Menschliche Wahrnehmung: Der Preis macht nicht immer heiss
Aktualisiert

Menschliche WahrnehmungDer Preis macht nicht immer heiss

Steigt der Brotpreis um ein paar Rappen, schreit das Volk «Wucher», für ein Trendbier zahlen wir dagegen ohne weiteres 10 Franken. Ein Experte sagt, warum das so ist.

von
Werner Grundlehner

Der Zorn des Volkes ist den Erdölgesellschaften gewiss. Es ist Frühling, und wie jedes Jahr steigt der Benzinpreis in Erwartung höherer Nachfrage um einige Rappen pro Liter. Viele Autofahrer nehmen deshalb ohne zu zögern 20 Kilometer unter die Räder, um günstig zu tanken. Raffiniert - oder schizophren?

«Die Mobilität ist in unserer Gesellschaft eine heilige Kuh, entsprechend sensibel reagieren wir, wenn diese sich verteuert», erklärt Alain Egli, Mediensprecher vom Gottlieb Duttweiler Institut (GDI) in Rüschlikon. Zudem: «Beim Benzinpreis geht es ja nicht nur um Rappen, da kommt für einen vollen Tank ein grosser zweistelliger Multiplikator hinzu». Ein paar Rappen pro Liter machen deshalb schnell einige Franken aus.
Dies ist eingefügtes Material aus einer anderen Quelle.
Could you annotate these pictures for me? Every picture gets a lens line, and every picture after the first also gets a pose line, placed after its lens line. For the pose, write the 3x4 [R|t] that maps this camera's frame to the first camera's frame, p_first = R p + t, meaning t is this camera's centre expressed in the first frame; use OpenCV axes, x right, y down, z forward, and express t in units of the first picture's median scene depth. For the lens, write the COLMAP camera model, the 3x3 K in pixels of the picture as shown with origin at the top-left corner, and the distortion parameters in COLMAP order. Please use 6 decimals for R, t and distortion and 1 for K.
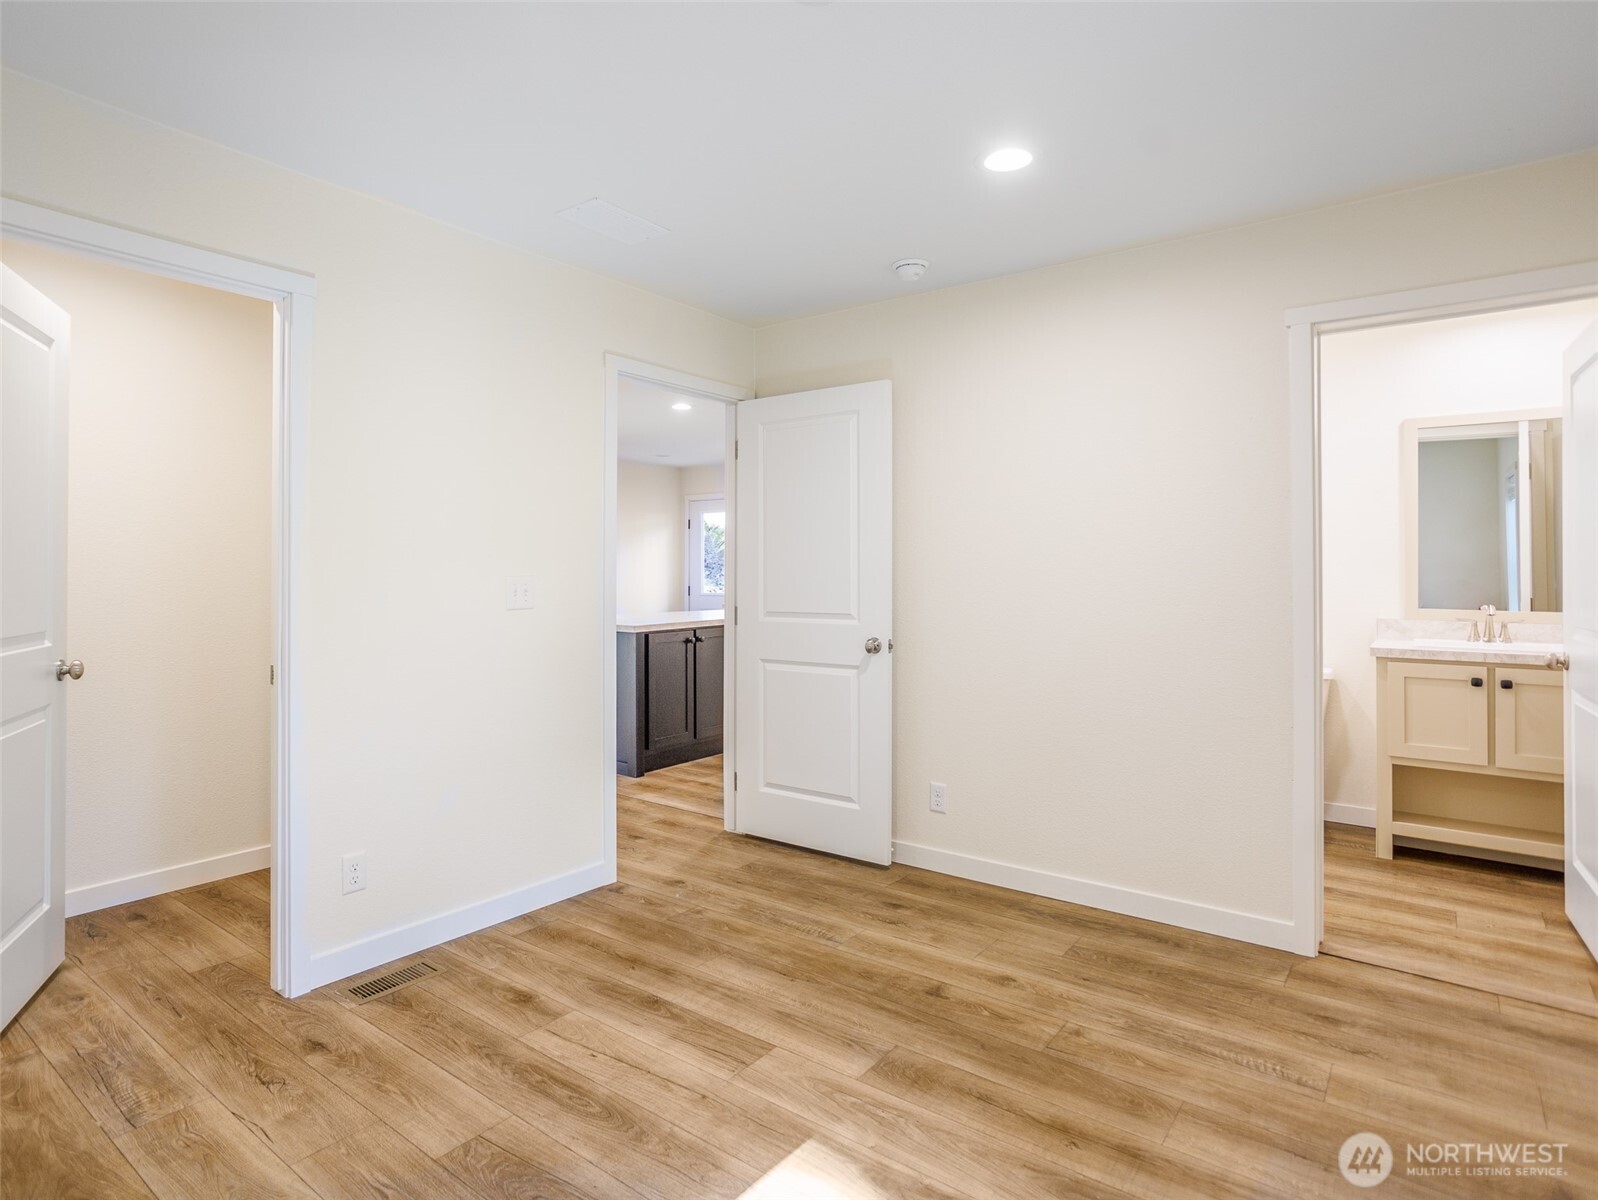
lens RADIAL K [[877.7, 0, 764.3], [0, 877.7, 567.5], [0, 0, 1]] dist [-0.008259, 0.004413]
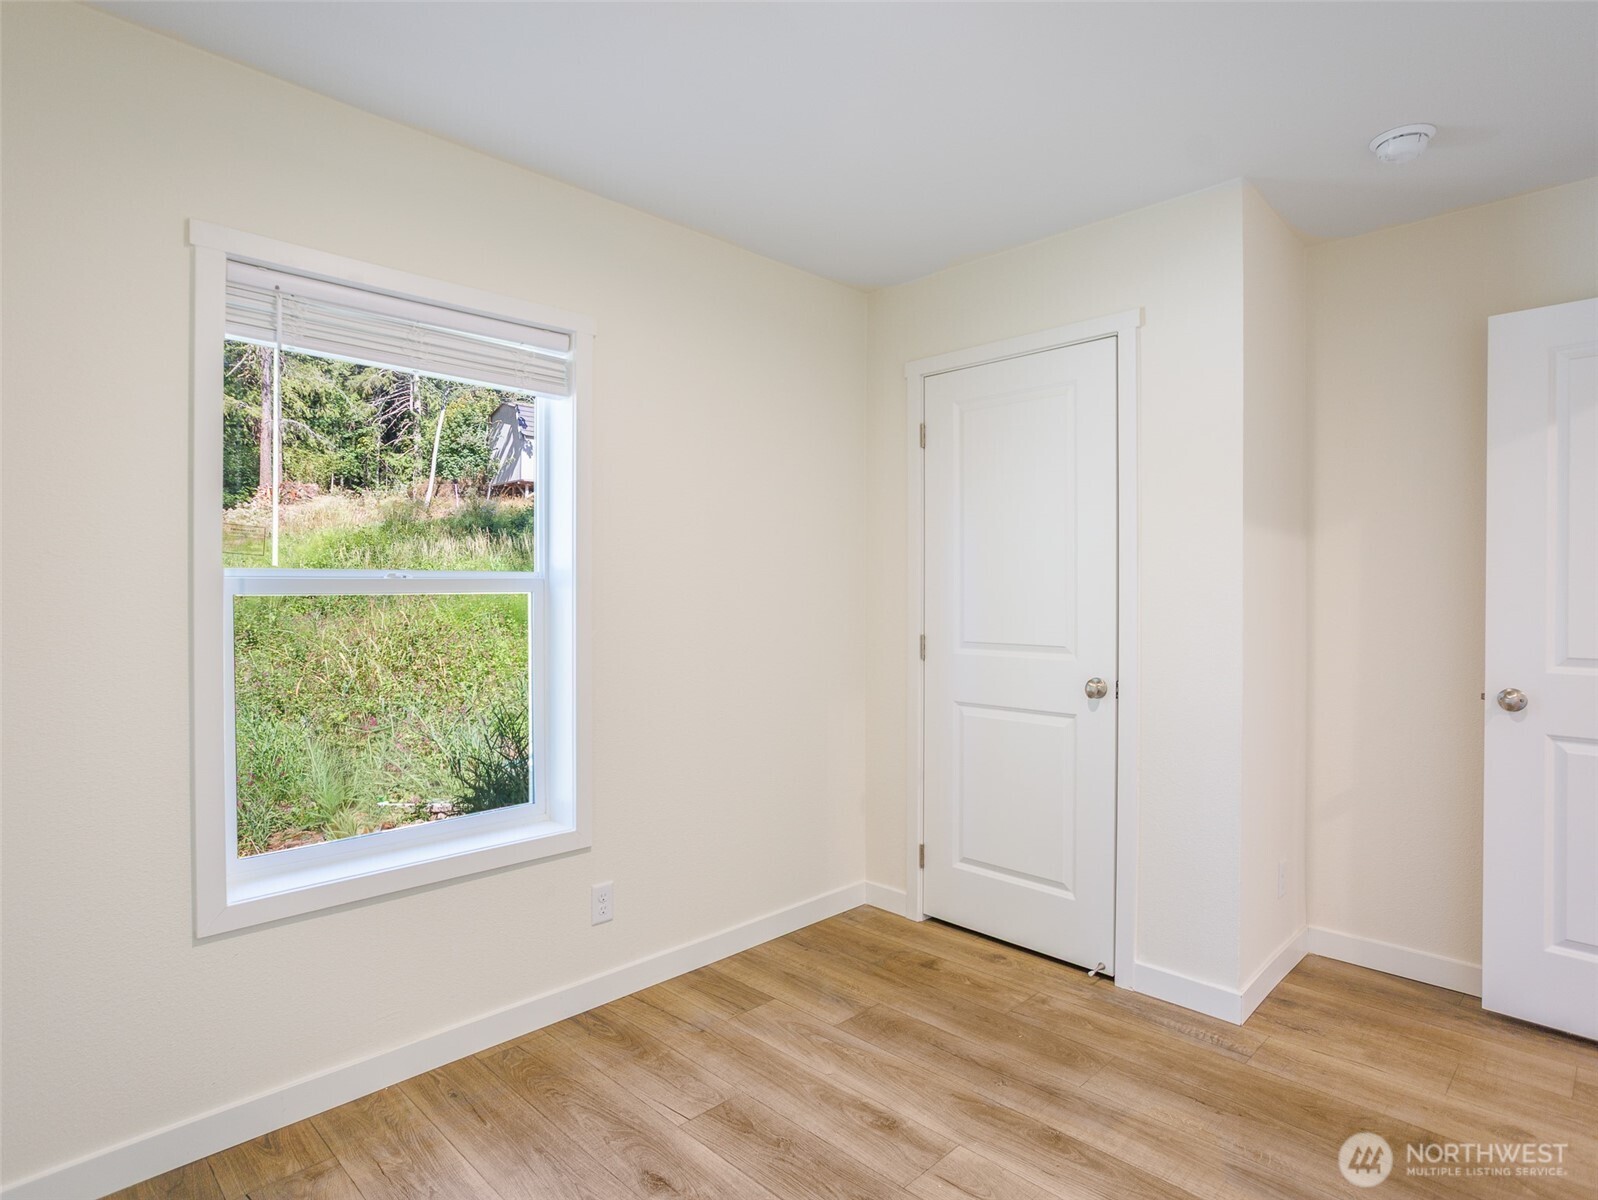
lens RADIAL K [[877.7, 0, 791.2], [0, 877.7, 596.6], [0, 0, 1]] dist [-0.008259, 0.004413]
pose [[0.992478, -0.007890, -0.122169, 0.191861], [0.009565, 0.999868, 0.013128, -0.007197], [0.122049, -0.014197, 0.992422, -0.162205]]
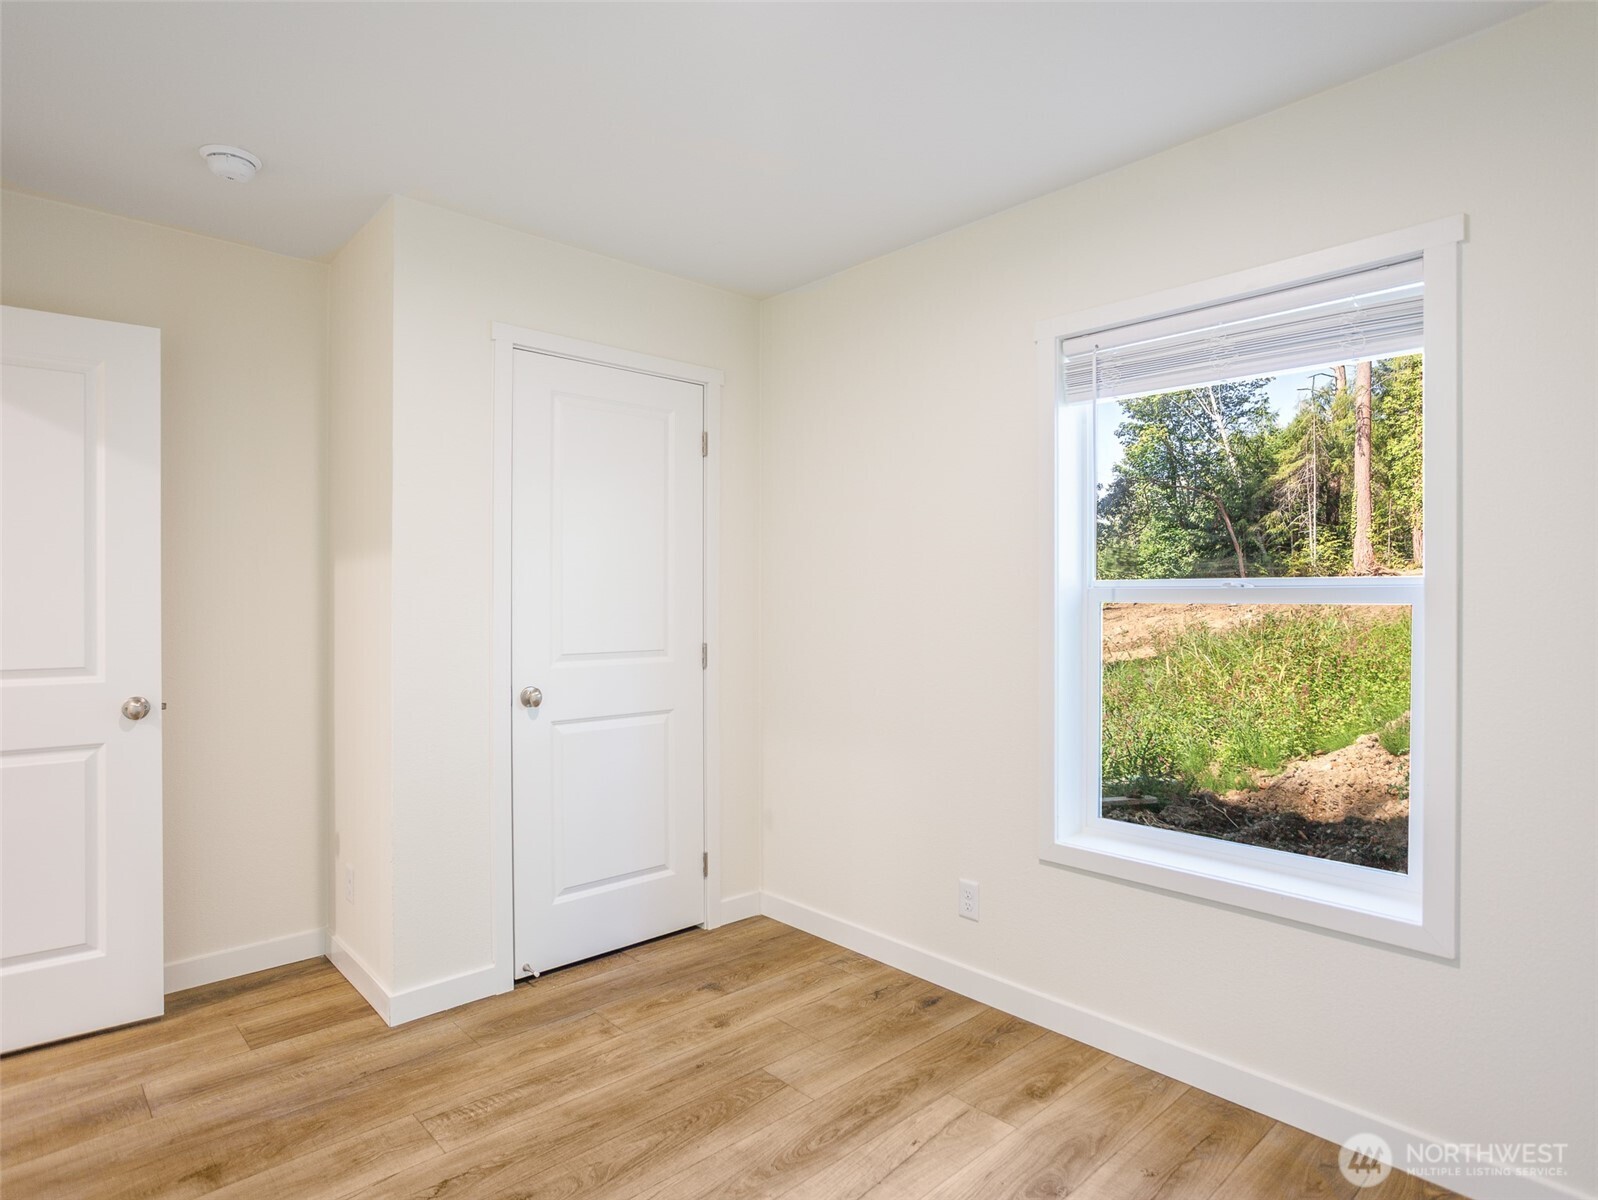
lens RADIAL K [[877.7, 0, 801.6], [0, 877.7, 603.8], [0, 0, 1]] dist [-0.008259, 0.004413]
pose [[-0.152276, 0.002078, -0.988336, 1.500985], [0.006447, 0.999979, 0.001110, 0.004917], [0.988317, -0.006203, -0.152286, 1.522645]]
Die mentale Buchhaltung ist nicht rational

Allerdings führe der Mensch tatsächlich eine mentale Buchhaltung, die nicht zwangsläufig rational sei, sagt Egli. «Will Herr Schweizer ein bestimmtes Auto unbedingt, macht es nichts aus, ob es statt 37 000 Franken 39 000 kostet.» Müsse für die Fertigpizza aber statt 3.70 Franken 3.90 berappt werden, witterten viele Konsumenten Wucher.

«Allgemein muss man von der Vorstellung des Homo oeconomicus, also des Menschen, der immer den optimalen Kosten-Nutzen-Effekt anstrebt, Abschied nehmen», meint Egli. Neben bestimmten Produkten gebe es auch bestimmte Situationen, in denen der Preis anders gewichtet werde. «Beispielsweise ist man abends um 21.00 Uhr im Coop Pronto bereit, einen viel höheren Preis für einen Liter Milch zu zahlen als beim Wocheneinkauf morgens um neun Uhr in der Migros», so der GDI-Experte.
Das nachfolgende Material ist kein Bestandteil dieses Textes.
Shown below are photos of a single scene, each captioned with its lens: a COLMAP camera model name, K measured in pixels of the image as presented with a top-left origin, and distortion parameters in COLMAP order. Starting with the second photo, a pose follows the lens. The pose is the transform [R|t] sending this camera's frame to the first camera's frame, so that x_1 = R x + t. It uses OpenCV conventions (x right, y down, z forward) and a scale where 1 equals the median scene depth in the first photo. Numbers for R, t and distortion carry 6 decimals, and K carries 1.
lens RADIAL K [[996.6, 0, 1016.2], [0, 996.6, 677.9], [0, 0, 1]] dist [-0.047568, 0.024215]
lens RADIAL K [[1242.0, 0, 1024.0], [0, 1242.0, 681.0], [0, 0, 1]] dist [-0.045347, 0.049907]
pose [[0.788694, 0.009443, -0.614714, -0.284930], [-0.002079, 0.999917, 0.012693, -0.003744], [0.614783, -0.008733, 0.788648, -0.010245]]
Stellvertreter-Diskussion über die Landwirtschaft

Apropos Milch. Der Preis für Butter, Brot und Milch bewegt die Massen. Obwohl der Schweizer die genauen Preise für Güter des täglichen Bedarfs nicht kennt und für Lebensmittel auch nur knapp über 7 Prozent des Haushaltseinkommens ausgibt – und diese Produkte nochmals nur einen Bruchteil des Lebensmittel-Budgets ausmachen. Egli führt dazu aus: «Wer über den Milchpreis spricht, redet eigentlich über die Landwirtschaft und die Sehnsucht, wie wir gerne hätten, dass dieses Produkt hergestellt wird.

Irrational entscheiden die Konsumenten auch bei verlockenden Gratis- und Billigangeboten. Die meisten wissen, dass das Handy nicht gratis ist, sondern über das Abo bezahlt wird. Trotzdem sind die «Gratisapparate» beliebt. «Konsumenten gehen in den Mediamarkt, weil ein Artikel billiger ist. Dass sie nachher vier Tage für die Installation brauchen und sie nicht wie beim Fachhändler beraten werden, zählt für die Kalkulation nicht», sagt der GDI-Sprecher. Auch der Einkaufstrip nach Konstanz werde zwar vordergründig mit Einsparungen begründet, dabei gehe es vielleicht auch ums Erlebnis, etwa weil man Konstanz eine «lässige» Stadt finde.

Lösung: Rappenspalter

Kann man solche Selbsttäuschungen vermeiden? «Ja, indem ich immer an sie denke. Das ist aber anstrengend und macht uns letztlich zu Rappenspaltern», antwortet der Experte. Zu guter Letzt noch einige Spartipps vom GDI, die wirklich «einschenken»: Sparen bei der Nahrung bringt wenig und rächt sich möglicherweise mit höheren Gesundheitskosten. Oft reduzieren lassen sich jedoch die Ausgaben für Dienstleistungen, Kommunikation und Mobilität. Insgesamt schonen ein Budget und bewusster Konsum den Geldbeutel. Wenn's wirklich schwierig wird, hat budgetberatung.ch gute Tipps.